-Elton John “My Father’s Gun”
“Xander!…Could You Believe a place where you can have a whole Lobster as an appetizer!!!?!” He threw his head back and laughed. The kind of laugh where I could see all his fillings in his teeth. A defining trait of decades of eating Chuckles jelly candies. I had to laugh my damn self baring my own fillings, Twizzlers was my drug of choice.
Yes, Just Grubbin folks, at The Nordic Lodge for $80 plus dollars per person you too, can feast on all you can eat Lobster and Steak for two hours.

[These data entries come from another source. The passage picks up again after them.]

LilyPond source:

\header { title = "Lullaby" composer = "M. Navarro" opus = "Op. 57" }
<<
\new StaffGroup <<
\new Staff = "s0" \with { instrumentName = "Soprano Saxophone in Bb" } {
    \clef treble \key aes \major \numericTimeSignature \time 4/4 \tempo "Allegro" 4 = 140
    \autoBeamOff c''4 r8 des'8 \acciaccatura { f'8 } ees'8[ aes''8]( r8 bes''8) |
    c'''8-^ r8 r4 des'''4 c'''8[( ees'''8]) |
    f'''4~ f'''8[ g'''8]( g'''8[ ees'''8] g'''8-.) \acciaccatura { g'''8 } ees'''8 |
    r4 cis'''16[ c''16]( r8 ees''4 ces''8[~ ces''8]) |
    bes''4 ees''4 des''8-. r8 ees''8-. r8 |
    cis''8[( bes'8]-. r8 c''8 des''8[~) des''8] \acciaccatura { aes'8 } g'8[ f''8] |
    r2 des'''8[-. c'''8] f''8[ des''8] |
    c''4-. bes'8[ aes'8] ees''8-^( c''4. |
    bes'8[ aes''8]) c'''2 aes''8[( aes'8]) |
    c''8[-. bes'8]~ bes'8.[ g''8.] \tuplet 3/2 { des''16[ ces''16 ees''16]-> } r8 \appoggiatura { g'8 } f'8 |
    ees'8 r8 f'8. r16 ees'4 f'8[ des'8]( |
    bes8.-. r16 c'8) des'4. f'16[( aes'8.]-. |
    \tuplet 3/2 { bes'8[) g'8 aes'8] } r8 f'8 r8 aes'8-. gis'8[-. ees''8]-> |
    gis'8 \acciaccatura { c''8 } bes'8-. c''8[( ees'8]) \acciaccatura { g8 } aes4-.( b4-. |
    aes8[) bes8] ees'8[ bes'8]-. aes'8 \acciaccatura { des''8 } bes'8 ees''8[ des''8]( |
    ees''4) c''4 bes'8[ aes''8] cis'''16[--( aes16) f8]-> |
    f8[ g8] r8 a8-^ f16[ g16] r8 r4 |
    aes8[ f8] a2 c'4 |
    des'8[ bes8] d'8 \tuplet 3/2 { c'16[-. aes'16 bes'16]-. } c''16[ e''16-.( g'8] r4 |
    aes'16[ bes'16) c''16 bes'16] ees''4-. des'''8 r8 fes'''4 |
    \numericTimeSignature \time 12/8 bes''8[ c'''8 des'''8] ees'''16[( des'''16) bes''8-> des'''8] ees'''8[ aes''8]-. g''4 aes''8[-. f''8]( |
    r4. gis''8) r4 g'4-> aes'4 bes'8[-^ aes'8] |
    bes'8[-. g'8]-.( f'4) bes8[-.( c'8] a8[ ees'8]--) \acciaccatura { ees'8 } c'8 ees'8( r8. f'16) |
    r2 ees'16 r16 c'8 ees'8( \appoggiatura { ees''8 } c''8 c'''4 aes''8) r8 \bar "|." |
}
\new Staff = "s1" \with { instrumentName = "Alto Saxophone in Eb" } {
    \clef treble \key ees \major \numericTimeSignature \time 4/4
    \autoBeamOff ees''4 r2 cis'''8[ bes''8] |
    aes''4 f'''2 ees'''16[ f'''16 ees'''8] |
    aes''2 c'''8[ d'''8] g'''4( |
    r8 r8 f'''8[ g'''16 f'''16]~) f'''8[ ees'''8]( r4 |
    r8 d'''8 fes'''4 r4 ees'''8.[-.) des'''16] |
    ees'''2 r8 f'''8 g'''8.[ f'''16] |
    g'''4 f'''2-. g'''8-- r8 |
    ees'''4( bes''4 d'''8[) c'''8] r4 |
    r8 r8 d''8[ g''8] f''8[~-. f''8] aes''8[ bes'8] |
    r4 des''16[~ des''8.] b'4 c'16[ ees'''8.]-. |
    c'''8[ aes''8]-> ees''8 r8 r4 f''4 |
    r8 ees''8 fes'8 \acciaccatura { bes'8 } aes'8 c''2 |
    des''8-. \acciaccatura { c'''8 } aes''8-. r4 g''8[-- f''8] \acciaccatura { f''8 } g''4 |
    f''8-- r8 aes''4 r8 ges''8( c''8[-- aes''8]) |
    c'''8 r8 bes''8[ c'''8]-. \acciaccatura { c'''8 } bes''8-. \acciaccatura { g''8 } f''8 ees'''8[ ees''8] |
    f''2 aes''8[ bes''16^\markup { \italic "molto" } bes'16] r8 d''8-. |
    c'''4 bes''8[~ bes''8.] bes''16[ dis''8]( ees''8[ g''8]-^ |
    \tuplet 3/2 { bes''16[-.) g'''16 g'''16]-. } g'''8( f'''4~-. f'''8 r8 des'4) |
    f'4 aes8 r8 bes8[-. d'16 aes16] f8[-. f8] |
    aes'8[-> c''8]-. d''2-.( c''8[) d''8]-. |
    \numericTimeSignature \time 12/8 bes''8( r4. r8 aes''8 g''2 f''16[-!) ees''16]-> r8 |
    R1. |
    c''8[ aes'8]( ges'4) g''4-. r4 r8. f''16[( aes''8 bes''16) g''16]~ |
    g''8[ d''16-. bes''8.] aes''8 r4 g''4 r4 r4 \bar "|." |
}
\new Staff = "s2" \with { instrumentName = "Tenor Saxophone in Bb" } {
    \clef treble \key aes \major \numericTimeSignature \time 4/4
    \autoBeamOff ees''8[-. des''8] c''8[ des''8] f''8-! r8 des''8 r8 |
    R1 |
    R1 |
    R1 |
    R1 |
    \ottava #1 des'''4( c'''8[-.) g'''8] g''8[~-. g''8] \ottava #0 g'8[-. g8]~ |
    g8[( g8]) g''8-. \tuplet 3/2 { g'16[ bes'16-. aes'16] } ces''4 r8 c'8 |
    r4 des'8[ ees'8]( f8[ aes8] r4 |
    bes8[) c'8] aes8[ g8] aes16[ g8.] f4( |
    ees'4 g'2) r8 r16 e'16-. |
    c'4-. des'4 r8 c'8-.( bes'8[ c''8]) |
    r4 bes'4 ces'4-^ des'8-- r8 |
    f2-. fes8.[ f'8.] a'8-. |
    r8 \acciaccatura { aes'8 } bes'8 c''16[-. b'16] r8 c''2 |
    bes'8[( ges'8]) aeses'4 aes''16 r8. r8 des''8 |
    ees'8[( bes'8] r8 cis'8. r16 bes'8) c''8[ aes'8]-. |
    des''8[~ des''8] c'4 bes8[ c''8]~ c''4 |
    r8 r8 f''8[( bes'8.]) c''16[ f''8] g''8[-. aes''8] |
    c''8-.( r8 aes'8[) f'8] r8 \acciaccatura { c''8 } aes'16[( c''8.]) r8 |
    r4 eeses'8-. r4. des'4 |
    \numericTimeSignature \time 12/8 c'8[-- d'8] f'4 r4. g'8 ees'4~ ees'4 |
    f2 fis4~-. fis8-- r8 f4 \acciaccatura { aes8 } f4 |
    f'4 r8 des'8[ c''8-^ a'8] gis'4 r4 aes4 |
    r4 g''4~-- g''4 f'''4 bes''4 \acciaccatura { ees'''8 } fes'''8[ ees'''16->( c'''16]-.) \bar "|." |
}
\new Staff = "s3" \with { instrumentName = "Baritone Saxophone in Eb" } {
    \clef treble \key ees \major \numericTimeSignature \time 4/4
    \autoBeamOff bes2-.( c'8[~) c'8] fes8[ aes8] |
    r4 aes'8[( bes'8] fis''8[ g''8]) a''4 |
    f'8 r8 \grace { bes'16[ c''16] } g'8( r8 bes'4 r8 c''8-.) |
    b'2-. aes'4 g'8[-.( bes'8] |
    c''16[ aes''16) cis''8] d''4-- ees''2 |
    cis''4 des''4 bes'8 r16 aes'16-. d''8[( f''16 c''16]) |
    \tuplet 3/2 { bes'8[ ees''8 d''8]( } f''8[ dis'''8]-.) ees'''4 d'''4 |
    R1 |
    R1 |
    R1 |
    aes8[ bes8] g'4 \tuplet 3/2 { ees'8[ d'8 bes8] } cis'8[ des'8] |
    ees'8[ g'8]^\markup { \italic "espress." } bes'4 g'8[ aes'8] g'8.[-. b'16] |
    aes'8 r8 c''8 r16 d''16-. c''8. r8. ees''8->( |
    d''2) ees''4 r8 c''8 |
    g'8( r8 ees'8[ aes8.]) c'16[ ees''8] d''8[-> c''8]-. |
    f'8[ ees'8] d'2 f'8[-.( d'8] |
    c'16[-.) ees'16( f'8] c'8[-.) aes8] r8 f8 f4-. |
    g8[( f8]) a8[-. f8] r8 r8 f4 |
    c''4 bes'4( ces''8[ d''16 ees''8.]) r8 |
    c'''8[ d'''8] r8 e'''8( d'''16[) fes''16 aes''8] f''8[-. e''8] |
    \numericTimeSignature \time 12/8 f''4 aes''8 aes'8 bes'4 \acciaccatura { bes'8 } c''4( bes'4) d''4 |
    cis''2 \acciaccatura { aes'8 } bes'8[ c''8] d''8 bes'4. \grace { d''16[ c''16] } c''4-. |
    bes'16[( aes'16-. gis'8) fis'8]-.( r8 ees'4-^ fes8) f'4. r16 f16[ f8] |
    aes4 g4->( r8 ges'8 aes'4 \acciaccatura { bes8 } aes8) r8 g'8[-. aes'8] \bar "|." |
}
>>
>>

It doesn’t sound like a long time but trust me after your third round of Lobster on the plate , with some Scungilli salad on the side, I was tempted to tap out. However , I knew that Prime Rib off the Grill was right around the corner….
Medium Well Done for the Kid, of course!
In navigating through this Glamorously Gluttonous affair I highly advise to move on to the beef after you’ve had your last fill of seafood because it will surely weigh down anyone from a Competitive level of eating to the annoyingly high metabolism dont-gain-a-pound- thin bodies.
Both Lobster and Steak were tantalizing to the tastebuds. Everyone on staff is more than accommodating making it feel a cut above all those Casino buffets that proclaim that they’re the Greatest Show on Earth. (Speaking of which, if you miss the stink of shame and cigarette smoke from degenerate gamblers, Foxwoods Casino is about 30-40 minutes away from The Nordic Lodge).
The mixed drinks are a little too sweet and syrupy for my liking so I definitely recommend wine or beer.
Desserts are amazing, as there are a wide variety of cheesecake to brownies, pecan pies, create a sundae, cannoli, no stone is unturned here in Rhode Island.
Many People come here by bus. 12 years ago I found myself riding on one my Father had chartered with his family and friends. The Grounds here, have that bucolic Americana feel with the Alpacas and Horses by the stable grazing, having no idea of the carnivorous acts going on inside the Lodge. He loved to put somebody on to a new experience, especially of the epicurean kind.
Xander Charles Sr. would have been 64 today, August 20th. Two Years ago April 2015, he gave me ownership of his gun, once his time expired on this planet. Whether you think you’re ready or not, you have to point people in the right direction as well as yourself. Our time here is finite. So I thought to share one of his favorite restaurants with you all, because “I have not forgotten the face of my father”.
Happy Birthday Dad.
(Ed. Note – no degenerate gambler’s, competitive eaters, hard gaining gangly thin eater’s feelings were hurt during the making of this post, because I happen to know all three categories personally and they said its cool just as long as I don’t name names like Marlon Brando On The Waterfront.)